CVPR 2025
LLM-driven Multimodal and Multi-Identity Listening Head Generation
Abstract
Generating natural listener responses in conversational scenarios is crucial for creating engaging digital humans and avatars. Recent work has shown that large language models (LLMs) can be effectively leveraged for this task, demonstrating remarkable capabilities in generating contextually appropriate listener behaviors. However, current LLM-based methods face two critical limitations: they rely solely on speech content, overlooking other crucial communication signals, and they entangle listener identity with response generation, compromising output fidelity and generalization. In this work, we present a novel framework that addresses these limitations while maintaining the advantages of LLMs. Our approach introduces a Multimodal-LM architecture that jointly processes speech content, prosody, and speaker emotion, capturing the full spectrum of communication cues.
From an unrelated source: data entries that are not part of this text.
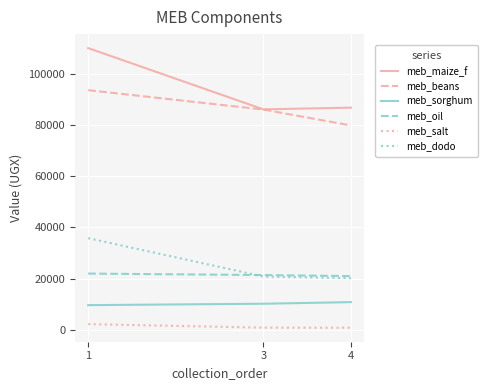

At which label is meb_beans closest to 86762?

3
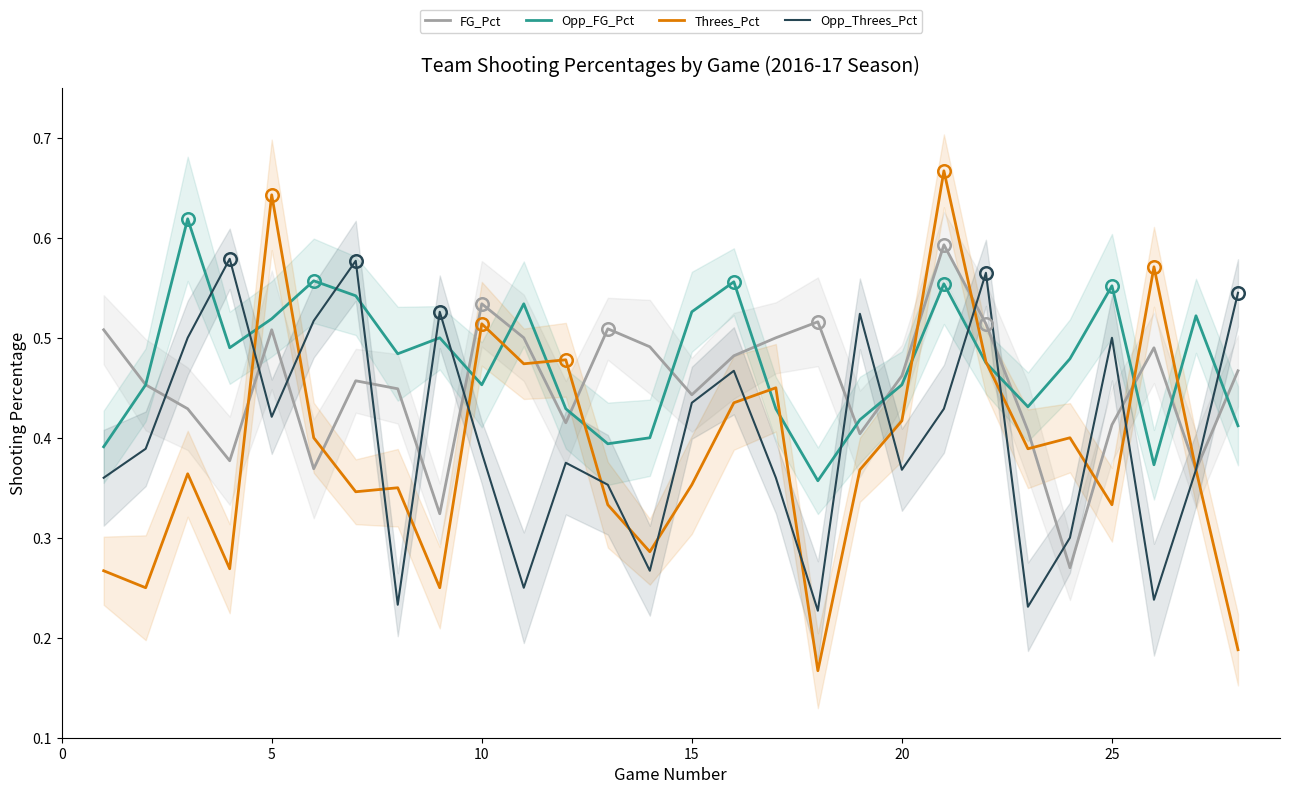

How many data points does each series have?

28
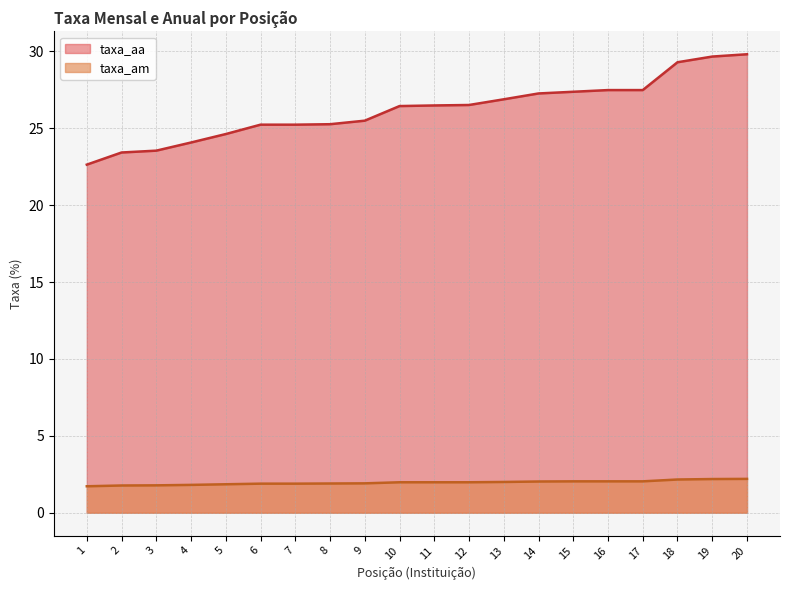

True or false: taxa_aa has more than 0 points higher than both neighbors.

False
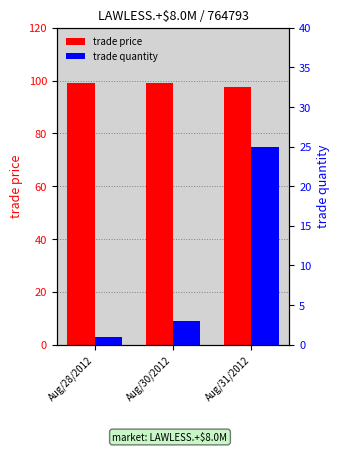

What is the value of the trade price bar at the 3rd from the left?

97.5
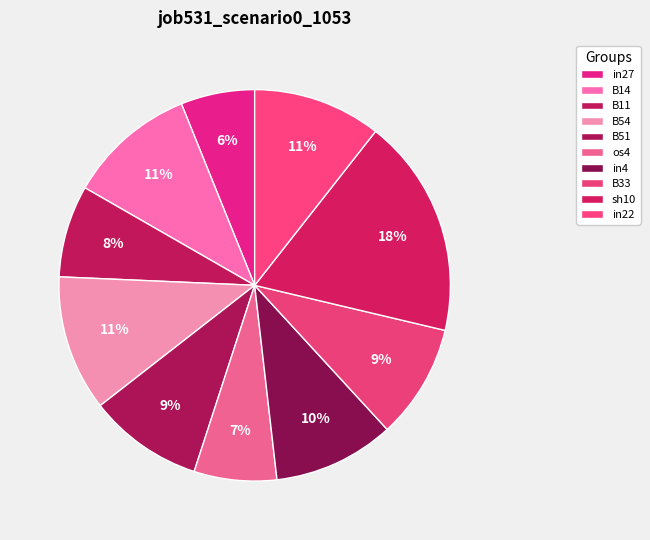

How many segments does this pie chart have?

10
Additionally, we propose an identity disentanglement strategy using instance normalization and adaptive instance normalization in a VQ-VAE framework, enabling high-fidelity listening head synthesis with flexible identity control. Extensive experiments demonstrate that our method significantly outperforms existing approaches in terms of response naturalness and fidelity, while enabling effective identity control without retraining.
Framework
Experiment
Conclusion
In this work, we propose a novel framework that advances listening head generation by addressing two key limitations of LLM-based approaches: i) Our method extends the LLM framework to jointly consider speech content, prosody, and speaker emotion through a carefully designed token organization strategy; ii) Our identity disentanglement approach using IN and AdaIN in the VQ-VAE framework enables high-fidelity listening head synthesis while providing flexible identity control without model retraining. Extensive experiments demonstrate the effectiveness of our approach.